The Holy Heart 2009

Felipe Cardeña e i suoi collages floreali

“Flowers have become the symbol of some kind of old “living room-style” painting: something decorative, empty and with no conceptual depth”.

Felipe Cardeña è un artista di origini spagnole con una biografia ignota e complessa, intorno al suo nome si alternano le voci più singolari. Dopo essersi dedicato per anni all’attività di mimo di strada girando tutto il mondo, dall’Europa, all’Asia, all’India (dove viene affascinato dal mondo e dalle divinità indù), fino a Cuba, che presto diventerà la sua seconda patria. Nel 2005 arriva in Italia e, in seguito all’incontro con il critico d’arte Alessandro Riva, che ne adotta provocatoriamente il nome e l’identità per qualche tempo, darà vita al progetto “Power Flower”: un’ampia serie di collages floreali coloratissimi e strabordanti, dalle forme impazzite e dall’effetto eccentrico e volutamente barocco, che toccano i temi del sacro, del fantastico, delle diverse identità culturali, del mescolamento tra strutture sociali e forme naturali.

il mistero di Salvator Dalì, Felipe Cardeña, 2010
IL MISTERO DI SALVATOR DALI, 2010

Sappiamo che prima di Milano Cardeña praticava già una strana forma di street art, applicando fogli di carta sui muri delle strade in ogni parte del mondo. Per un periodo, la sua presenza sembra essere svanita nel nulla, e attorniato da una vera e propria bottega di aiutanti, detta ‘Cardeña Street Boys’, è definitivamente approdato nell’art collage, con composizioni su tela, utilizzando come medium esclusivo la carta.

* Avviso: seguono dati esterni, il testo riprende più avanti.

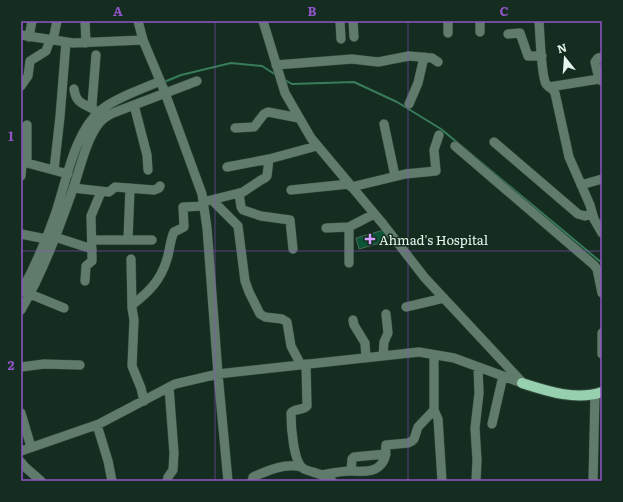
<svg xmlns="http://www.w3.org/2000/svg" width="623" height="502" viewBox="0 0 623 502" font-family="Literata,serif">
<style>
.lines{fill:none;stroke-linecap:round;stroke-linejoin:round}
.stream{stroke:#397c5a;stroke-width:2}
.building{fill:#095536;stroke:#4e6959}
.minor-casing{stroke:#32493d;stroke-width:10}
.major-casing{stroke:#32493d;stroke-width:12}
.minor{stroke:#607b6b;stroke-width:9}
.major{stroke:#97d0af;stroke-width:10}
.grid{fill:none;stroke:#9154c8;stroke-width:1;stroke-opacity:0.55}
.poi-dot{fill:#d29dfd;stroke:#142d20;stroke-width:1.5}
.labels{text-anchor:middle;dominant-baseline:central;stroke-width:3;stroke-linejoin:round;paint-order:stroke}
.poi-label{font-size:13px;fill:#e7f6ed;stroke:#142d20;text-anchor:start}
.neatline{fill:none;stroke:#9154c8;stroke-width:1.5}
.grid-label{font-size:13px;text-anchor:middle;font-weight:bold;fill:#9154c8}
</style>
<rect width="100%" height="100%" fill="#142d20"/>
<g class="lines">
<!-- stream -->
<path class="stream" d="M285 80 292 84 354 82 397 102 441 129 602 263
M164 82 181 75 231 63 262 66 276 75"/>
</g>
<!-- building -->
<path class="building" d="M384 230 387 241 359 249 356 238Z"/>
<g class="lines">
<!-- minor casing -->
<g class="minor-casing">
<path id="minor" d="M85 21 86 43
M138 21 143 40 164 90 202 194 207 228 218 374 228 481
M263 21 285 93 311 138 383 224 425 278 522 382
M340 21 341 39
M353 21 354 37
M448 21V33
M480 21V32
M539 21C540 33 541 75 546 84 549 88 553 88 555 93L569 157 590 205 594 219 602 233
M508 34 520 33 528 56H542
M21 35 73 43 143 40
M29 37 32 21
M53 40 57 21
M96 55 92 105 93 109 97 114
M276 65 352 59 378 62 409 56 432 58 438 62
M599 79 595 62 598 58 602 57
M21 86 28 76 30 61 46 51 50 40
M549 87 599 79 602 81
M74 89C76 103 82 103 93 109
M409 104 418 83 424 57
M134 105 147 155 148 170
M384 124 395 176
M27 125V163L68 174
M235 128 254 127 264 114 268 112 299 118
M494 142 578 214 585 216 592 214
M455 146 594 265 597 269 602 293
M227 167 269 159
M54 170 60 117 66 42
M21 176 22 165 26 161
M581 185 602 179
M351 187 405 174 436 171 434 150 439 135
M73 188 109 192 115 187 154 190 159 188 160 186
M291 190 349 184
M239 193 241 207 243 210 261 216 290 220 293 249
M212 200 238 226 245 281 249 292 260 314 265 317 282 319 287 322 291 346 301 365
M207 201 243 192 261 180 265 178 267 176 269 159 317 146
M326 228 349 227 374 214
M21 234 46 239
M55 237 92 249
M92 240H152
M128 240 130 188
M131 259 132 308 134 320 132 366 141 388 144 401
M349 263V227
M85 281 86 266 92 261V257L91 216 101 192
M21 292C34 268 46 241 55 215 66 183 74 132 101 110 115 98 143 89 160 81
M30 294 64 308
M132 305C149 292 161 280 167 259 170 250 170 240 174 232L184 227 183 207 204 206
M406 307 444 298
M21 310C43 272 58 231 73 189 80 169 85 144 97 126 101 120 106 116 113 113L197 81
M353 320 354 325 365 343 366 358
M602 333V354
M434 355V410L438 419 442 481
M383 356 384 342 388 333 386 314
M306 364 307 406C302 411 295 408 291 413 291 425 293 463 304 469 313 473 325 474 332 481
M21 367 44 364 80 365
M21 413 31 447
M492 424 503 376
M97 425 108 461 112 481
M21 451 99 424 175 384 218 374 419 352 454 358 522 383
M21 462 25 467 41 481
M351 471 352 459 354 457 386 454
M322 475C332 473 341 471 351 471 363 471 377 474 384 460 387 455 385 450 386 445L408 443 412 441 414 439 418 427 434 410
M167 481 168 477 173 470 174 453 169 387
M252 481 253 477C269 470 285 463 301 467
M476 481 477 460 475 428 479 393 478 367
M593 481 595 394"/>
</g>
<!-- major casing -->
<g class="major-casing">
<path id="major" d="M522 383C547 391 576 401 602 392"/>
</g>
<!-- minor -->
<use href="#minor" class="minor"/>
<!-- major -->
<use href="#major" class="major"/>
</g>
<!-- grid -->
<path class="grid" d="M215 21V481M408 21V481M21 251H602"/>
<!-- markers -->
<path class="poi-dot" d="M368 233h4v4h4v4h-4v4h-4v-4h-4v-4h4z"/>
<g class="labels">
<!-- poi labels -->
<g class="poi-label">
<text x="379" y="239">Ahmad's Hospital</text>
</g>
</g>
<!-- border -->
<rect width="623" height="502" fill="none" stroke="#142d20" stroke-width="44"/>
<!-- north arrow -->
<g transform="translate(565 58) rotate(343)" stroke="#142d20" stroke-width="3" paint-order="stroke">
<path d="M0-3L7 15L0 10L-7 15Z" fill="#e7f6ed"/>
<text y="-6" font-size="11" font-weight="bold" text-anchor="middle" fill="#e7f6ed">N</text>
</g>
<rect x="22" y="22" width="579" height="458" class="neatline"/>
<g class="grid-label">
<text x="118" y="16">A</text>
<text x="312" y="16">B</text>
<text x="504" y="16">C</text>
<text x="11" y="141">1</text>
<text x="11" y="370">2</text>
</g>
</svg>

Questa scelta poetica, come l’ambiguità identitaria, caratterizzeranno tutto il suo lavoro, che verte sulle domande fondanti della società contemporanea, come la molteplicità dell’identità nell’era del web, il rapporto tra vero, verosimile e falso, l’incapacità dell’informazione di trovare una verità oggettiva e univoca, il gioco dei rimandi tra vita vissuta e invenzione letteraria e artistica. Infine, Felipe Cardeña, rincorre il ritorno a un’idea di arte piacevole, gioiosa, decorativa, fortemente ironica e disincantata, che ripercorre e decontestualizza le icone della società di massa, senza mai scadere nel facile gioco, ormai abusato, dell’arte politico-sociologica o della provocazione.

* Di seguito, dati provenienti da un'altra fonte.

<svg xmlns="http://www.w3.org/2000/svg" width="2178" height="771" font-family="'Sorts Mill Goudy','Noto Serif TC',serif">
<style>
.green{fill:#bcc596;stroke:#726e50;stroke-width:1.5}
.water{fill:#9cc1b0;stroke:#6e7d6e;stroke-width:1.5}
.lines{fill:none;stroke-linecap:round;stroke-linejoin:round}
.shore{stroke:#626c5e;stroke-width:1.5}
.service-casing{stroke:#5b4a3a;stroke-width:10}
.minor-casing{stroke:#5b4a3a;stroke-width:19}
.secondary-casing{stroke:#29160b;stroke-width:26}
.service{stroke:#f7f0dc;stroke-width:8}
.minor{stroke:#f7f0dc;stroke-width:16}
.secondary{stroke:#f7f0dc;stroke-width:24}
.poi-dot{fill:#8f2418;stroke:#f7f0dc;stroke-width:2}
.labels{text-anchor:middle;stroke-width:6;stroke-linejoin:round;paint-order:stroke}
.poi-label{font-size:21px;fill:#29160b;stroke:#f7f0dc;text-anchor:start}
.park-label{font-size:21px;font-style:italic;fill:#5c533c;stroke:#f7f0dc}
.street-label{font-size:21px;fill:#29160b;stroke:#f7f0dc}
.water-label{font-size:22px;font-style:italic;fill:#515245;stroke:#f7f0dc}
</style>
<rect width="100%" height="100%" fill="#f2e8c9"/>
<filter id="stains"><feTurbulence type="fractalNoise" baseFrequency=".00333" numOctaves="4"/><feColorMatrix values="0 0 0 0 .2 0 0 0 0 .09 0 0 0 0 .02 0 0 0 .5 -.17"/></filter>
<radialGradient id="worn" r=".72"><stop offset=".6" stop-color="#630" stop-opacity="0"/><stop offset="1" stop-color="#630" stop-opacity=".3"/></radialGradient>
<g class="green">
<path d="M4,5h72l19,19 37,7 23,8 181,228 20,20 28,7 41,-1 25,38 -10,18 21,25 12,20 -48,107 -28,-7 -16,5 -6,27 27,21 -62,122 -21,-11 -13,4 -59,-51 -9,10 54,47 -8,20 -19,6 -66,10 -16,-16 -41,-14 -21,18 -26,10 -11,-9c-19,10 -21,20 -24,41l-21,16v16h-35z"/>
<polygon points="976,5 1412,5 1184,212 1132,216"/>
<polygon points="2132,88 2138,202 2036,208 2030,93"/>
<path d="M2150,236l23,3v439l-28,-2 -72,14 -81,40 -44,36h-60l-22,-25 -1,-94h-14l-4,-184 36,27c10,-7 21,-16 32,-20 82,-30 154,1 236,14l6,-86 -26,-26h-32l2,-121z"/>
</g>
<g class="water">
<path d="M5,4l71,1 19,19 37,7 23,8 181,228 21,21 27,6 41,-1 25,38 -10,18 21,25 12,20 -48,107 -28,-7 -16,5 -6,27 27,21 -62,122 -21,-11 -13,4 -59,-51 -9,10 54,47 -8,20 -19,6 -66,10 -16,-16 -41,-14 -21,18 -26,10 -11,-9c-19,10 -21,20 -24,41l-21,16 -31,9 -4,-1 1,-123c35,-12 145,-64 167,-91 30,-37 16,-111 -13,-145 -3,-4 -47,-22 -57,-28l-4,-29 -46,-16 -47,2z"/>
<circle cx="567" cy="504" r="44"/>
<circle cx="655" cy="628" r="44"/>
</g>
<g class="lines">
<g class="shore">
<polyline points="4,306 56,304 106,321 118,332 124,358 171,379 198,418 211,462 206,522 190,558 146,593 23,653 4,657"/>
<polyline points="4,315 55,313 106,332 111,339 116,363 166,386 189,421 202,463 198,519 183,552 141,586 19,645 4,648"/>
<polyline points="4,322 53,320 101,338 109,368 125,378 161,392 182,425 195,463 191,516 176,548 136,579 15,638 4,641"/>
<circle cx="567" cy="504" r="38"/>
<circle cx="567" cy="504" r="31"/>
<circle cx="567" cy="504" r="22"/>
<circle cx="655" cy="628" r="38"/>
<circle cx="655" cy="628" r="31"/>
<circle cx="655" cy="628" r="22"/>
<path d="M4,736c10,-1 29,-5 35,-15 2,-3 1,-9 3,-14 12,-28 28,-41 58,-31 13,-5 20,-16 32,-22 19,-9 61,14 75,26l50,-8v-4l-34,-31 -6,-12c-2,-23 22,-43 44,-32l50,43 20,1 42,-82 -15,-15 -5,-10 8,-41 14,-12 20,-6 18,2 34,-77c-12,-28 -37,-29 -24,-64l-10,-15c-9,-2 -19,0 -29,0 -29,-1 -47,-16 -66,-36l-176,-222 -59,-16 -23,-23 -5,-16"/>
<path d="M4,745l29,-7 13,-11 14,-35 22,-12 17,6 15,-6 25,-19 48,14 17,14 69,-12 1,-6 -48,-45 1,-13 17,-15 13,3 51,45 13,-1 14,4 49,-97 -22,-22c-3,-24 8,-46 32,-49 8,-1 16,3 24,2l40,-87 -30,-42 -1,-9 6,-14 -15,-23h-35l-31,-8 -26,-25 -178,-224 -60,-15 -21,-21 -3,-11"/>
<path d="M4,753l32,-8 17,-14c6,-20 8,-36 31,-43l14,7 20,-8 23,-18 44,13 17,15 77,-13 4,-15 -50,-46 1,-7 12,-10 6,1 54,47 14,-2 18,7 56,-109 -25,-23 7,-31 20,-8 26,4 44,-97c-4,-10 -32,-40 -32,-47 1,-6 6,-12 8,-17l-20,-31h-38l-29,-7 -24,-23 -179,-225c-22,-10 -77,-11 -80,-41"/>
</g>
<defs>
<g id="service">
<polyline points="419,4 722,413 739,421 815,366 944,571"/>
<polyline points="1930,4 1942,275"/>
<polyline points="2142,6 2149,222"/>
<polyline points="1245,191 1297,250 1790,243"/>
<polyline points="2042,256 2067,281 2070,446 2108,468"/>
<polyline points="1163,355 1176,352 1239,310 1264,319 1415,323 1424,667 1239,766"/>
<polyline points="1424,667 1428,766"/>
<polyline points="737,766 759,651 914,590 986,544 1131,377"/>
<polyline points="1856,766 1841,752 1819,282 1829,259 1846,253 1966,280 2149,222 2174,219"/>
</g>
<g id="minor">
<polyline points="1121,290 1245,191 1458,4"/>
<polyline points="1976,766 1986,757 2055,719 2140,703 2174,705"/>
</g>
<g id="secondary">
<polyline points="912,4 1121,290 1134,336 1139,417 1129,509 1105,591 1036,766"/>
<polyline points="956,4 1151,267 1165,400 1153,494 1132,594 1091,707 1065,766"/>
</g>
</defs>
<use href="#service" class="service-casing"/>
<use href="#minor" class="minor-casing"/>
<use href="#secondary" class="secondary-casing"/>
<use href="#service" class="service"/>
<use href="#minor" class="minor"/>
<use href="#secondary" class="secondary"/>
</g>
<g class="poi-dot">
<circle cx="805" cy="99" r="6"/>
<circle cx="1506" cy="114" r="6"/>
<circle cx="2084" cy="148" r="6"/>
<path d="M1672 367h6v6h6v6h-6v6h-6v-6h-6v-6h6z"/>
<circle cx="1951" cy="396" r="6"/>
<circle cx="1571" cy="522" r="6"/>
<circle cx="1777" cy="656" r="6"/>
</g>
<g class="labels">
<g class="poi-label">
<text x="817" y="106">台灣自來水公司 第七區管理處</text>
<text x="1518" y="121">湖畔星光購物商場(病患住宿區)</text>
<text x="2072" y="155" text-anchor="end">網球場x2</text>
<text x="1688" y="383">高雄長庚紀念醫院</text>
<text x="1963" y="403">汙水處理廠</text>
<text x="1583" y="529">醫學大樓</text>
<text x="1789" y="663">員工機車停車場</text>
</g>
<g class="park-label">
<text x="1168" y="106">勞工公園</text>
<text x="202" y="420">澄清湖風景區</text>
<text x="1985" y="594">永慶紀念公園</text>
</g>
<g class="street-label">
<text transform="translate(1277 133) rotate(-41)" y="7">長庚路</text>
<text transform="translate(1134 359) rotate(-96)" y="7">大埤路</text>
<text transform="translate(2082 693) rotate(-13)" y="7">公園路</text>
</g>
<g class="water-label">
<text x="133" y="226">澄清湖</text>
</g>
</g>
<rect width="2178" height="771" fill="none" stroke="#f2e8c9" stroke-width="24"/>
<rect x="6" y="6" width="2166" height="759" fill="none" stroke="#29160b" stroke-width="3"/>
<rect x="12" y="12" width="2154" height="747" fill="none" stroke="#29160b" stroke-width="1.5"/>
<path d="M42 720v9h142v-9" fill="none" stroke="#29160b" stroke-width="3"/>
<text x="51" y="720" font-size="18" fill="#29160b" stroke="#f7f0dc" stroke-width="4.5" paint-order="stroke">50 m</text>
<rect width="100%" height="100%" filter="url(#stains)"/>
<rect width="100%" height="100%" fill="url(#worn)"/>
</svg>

Rocky in Flowers. Felipe Cardeña, 2010
ROCKY IN FLOWERS, 2010

 

Felipe Cardeña and his floral collages

Felipe Cardeña is an artist of Spanish descent with an unknown and complex biography, around his name alternates the most singular voices. After having worked for years to the activity of street mime turning around the world, from Europe, Asia, India (where is fascinated by the world and by the Hindu gods), to Cuba, which he will soon become his second homeland. In 2005 he arrives in Italy and, after meeting with the art critic Alessandro Riva, who adopts a provocative name and identity for some time, will create the “Flower Power” project: a wide variety of collages floral and colorful overflowing, from the madding forms and the effect eccentric and deliberately baroque, touching the sacred themes of the fantastic, the different cultural identities, the mixing between social and natural forms structures.

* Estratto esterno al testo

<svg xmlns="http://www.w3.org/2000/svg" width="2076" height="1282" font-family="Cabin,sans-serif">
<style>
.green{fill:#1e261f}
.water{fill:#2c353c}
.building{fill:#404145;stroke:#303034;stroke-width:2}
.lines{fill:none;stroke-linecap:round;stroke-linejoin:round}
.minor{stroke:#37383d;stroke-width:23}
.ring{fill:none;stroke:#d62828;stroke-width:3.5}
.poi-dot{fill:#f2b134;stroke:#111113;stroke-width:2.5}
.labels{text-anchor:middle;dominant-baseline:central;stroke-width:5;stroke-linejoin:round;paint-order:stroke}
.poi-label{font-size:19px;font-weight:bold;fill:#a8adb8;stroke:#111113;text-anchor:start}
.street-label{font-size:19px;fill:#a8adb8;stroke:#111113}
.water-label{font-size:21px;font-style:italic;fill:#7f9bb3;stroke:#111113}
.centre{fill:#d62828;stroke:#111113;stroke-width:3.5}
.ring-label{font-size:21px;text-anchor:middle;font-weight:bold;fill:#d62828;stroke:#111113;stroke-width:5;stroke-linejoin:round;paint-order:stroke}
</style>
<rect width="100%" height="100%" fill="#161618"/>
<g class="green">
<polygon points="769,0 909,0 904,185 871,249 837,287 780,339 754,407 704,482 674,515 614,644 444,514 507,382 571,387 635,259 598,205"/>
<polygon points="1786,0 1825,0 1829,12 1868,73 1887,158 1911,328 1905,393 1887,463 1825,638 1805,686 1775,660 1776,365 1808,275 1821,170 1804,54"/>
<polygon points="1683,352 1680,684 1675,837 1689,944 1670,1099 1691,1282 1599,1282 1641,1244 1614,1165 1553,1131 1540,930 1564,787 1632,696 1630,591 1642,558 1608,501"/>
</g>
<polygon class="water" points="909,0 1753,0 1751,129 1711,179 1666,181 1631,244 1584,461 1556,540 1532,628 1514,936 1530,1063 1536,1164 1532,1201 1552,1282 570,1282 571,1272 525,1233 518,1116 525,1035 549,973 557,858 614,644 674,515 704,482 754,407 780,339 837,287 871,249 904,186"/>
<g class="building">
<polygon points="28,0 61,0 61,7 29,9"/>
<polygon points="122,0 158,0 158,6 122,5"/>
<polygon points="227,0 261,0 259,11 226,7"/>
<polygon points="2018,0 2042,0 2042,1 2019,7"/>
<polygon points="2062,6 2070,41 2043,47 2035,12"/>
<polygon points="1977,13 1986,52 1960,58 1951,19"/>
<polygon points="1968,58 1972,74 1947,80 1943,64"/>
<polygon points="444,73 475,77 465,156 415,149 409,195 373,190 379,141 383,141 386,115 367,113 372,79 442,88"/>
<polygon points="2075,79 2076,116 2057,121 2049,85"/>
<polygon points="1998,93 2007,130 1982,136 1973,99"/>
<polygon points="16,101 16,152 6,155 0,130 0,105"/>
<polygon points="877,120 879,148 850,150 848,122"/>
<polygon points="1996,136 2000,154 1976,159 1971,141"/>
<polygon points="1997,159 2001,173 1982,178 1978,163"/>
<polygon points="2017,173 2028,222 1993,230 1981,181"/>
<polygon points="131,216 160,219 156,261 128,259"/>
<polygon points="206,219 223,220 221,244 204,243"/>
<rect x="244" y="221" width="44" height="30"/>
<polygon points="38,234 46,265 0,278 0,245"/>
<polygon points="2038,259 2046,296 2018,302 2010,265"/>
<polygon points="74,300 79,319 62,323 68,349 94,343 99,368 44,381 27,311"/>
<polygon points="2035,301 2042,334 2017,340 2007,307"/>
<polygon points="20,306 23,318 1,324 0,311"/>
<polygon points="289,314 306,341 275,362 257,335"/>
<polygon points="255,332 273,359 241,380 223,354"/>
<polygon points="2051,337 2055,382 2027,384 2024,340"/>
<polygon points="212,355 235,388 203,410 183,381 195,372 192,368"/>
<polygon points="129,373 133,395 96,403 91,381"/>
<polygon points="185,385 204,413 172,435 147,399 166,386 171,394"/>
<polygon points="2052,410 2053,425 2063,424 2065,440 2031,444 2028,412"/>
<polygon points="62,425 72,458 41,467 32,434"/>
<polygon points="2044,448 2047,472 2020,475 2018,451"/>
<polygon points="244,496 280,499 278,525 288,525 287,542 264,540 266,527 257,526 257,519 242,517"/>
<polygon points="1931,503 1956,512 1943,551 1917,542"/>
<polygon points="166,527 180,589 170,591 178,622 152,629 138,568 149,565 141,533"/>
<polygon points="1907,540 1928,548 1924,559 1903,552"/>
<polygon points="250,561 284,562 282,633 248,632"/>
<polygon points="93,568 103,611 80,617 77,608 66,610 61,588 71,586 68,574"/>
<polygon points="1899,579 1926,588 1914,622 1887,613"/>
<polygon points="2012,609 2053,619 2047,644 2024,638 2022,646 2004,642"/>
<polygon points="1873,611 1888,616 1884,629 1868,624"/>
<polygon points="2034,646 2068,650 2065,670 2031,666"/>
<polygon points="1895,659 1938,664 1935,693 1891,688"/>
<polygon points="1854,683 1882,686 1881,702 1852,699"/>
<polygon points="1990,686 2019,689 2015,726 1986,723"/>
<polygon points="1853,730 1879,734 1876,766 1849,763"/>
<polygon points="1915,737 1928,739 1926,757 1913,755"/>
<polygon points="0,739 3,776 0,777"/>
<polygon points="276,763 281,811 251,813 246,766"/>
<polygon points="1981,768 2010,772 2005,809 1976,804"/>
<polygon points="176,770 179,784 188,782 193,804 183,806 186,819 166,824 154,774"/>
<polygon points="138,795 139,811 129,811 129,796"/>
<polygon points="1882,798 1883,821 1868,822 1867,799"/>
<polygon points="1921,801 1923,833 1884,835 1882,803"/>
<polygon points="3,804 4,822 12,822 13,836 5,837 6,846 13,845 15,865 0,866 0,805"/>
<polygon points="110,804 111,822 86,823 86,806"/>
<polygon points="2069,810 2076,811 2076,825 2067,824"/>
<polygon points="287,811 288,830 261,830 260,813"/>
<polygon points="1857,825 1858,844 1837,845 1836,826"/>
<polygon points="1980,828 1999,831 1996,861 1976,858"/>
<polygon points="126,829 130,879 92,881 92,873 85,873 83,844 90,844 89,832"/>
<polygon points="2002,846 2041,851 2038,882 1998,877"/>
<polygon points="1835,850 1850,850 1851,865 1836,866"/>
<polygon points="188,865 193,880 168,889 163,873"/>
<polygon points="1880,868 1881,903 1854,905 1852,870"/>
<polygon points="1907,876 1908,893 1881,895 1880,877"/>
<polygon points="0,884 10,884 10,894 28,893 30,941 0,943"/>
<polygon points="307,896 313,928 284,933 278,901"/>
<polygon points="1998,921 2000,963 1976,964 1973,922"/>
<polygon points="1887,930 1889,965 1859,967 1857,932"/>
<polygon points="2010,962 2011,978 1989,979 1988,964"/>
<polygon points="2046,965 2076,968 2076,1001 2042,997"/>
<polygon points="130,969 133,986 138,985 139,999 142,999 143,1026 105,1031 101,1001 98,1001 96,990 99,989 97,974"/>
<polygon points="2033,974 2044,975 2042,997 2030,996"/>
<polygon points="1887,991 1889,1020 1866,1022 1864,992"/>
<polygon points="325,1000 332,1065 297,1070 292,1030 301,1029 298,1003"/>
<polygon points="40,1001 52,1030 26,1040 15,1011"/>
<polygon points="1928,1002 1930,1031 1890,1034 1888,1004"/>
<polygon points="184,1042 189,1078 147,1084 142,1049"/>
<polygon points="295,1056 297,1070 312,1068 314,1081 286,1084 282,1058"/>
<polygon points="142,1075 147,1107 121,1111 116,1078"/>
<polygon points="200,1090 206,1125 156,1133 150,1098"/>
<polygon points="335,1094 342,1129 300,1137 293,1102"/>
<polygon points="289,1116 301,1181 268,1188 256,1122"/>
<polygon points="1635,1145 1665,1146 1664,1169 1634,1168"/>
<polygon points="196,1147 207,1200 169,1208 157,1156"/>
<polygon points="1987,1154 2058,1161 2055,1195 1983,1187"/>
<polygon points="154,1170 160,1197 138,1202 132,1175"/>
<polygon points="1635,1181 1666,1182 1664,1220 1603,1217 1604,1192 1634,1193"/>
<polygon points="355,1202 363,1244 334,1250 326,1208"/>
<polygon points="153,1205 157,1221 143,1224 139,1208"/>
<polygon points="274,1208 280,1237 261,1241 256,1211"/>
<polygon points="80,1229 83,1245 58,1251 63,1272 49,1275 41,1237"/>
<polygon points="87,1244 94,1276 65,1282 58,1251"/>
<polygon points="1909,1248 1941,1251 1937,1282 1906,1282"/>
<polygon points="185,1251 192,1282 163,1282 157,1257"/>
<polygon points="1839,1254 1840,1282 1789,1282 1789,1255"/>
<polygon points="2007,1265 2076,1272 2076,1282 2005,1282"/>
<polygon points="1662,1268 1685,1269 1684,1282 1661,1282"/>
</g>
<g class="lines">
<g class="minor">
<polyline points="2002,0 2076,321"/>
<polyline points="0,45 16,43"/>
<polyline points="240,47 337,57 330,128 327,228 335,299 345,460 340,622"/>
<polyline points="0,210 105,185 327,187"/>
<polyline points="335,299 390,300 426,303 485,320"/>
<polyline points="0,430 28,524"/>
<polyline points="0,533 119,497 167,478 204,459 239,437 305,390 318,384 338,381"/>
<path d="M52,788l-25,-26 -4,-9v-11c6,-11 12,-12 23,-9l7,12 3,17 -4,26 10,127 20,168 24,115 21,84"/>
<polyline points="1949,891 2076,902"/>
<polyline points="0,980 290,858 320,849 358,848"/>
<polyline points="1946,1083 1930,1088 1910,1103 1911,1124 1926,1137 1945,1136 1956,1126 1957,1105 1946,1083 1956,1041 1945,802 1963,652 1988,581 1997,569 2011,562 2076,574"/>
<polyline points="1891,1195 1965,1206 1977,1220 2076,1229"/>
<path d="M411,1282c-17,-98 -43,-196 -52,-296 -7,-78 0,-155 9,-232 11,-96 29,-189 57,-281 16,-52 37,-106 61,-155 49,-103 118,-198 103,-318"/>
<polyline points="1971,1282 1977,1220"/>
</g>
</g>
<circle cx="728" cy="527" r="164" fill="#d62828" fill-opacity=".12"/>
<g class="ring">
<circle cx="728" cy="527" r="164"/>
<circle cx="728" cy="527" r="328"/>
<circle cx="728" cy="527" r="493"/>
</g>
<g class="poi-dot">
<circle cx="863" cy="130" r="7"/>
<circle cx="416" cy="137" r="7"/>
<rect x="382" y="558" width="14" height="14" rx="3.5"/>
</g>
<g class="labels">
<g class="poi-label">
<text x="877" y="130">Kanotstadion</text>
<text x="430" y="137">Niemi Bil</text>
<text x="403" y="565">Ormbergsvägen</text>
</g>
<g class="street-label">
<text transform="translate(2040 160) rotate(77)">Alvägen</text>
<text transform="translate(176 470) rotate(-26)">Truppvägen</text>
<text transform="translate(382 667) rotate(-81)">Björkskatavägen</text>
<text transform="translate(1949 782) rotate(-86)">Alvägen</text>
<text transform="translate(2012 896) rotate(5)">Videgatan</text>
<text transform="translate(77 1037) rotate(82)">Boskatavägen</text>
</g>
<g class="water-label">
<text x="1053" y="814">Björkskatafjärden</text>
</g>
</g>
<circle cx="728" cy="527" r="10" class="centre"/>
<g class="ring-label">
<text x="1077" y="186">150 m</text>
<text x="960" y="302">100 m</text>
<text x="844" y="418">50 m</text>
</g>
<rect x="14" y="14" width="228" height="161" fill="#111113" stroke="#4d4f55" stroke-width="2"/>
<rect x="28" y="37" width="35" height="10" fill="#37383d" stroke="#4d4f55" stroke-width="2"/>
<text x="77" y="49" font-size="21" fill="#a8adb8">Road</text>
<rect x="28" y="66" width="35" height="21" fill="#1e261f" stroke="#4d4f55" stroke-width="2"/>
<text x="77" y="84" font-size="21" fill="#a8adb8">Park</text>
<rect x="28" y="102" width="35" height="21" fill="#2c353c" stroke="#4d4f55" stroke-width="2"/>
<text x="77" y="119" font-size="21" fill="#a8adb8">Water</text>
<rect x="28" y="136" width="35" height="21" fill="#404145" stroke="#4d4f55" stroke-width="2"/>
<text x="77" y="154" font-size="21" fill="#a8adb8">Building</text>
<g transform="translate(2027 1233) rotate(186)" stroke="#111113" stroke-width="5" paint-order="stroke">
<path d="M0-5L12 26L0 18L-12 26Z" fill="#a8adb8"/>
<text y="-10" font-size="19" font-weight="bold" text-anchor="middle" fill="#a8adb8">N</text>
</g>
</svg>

We know that before the Milan Cardeña already practiced a strange form of street art, applying sheets of paper on the walls of the streets all over the world. For a time, his presence seems to have vanished into thin air, and surrounded by a veritable workshop of helpers, called ‘Cardeña Street Boys’, has finally landed in art collage with compositions on canvas, using as the exclusive medium paper.

Harmony, Felipe Cardeña, 2013 40x50
HARMONY, 2013

This poetic choice, such as the identity ambiguity, will characterize all his work, which focuses on the fundamental questions of contemporary society, such as the multiplicity of identity in the age of the web, the ratio of real, plausible and false, the inability information to find an objective and unambiguous truth, the game of references between real life and literary and artistic invention. Finally, Felipe Cardeña chases the return to an idea of a captivating, joyful, decorative, highly ironic and disenchanted, and that traces decontextualizes icons of mass society, without ever falling into easy game, now abused, political and sociological art or provocation.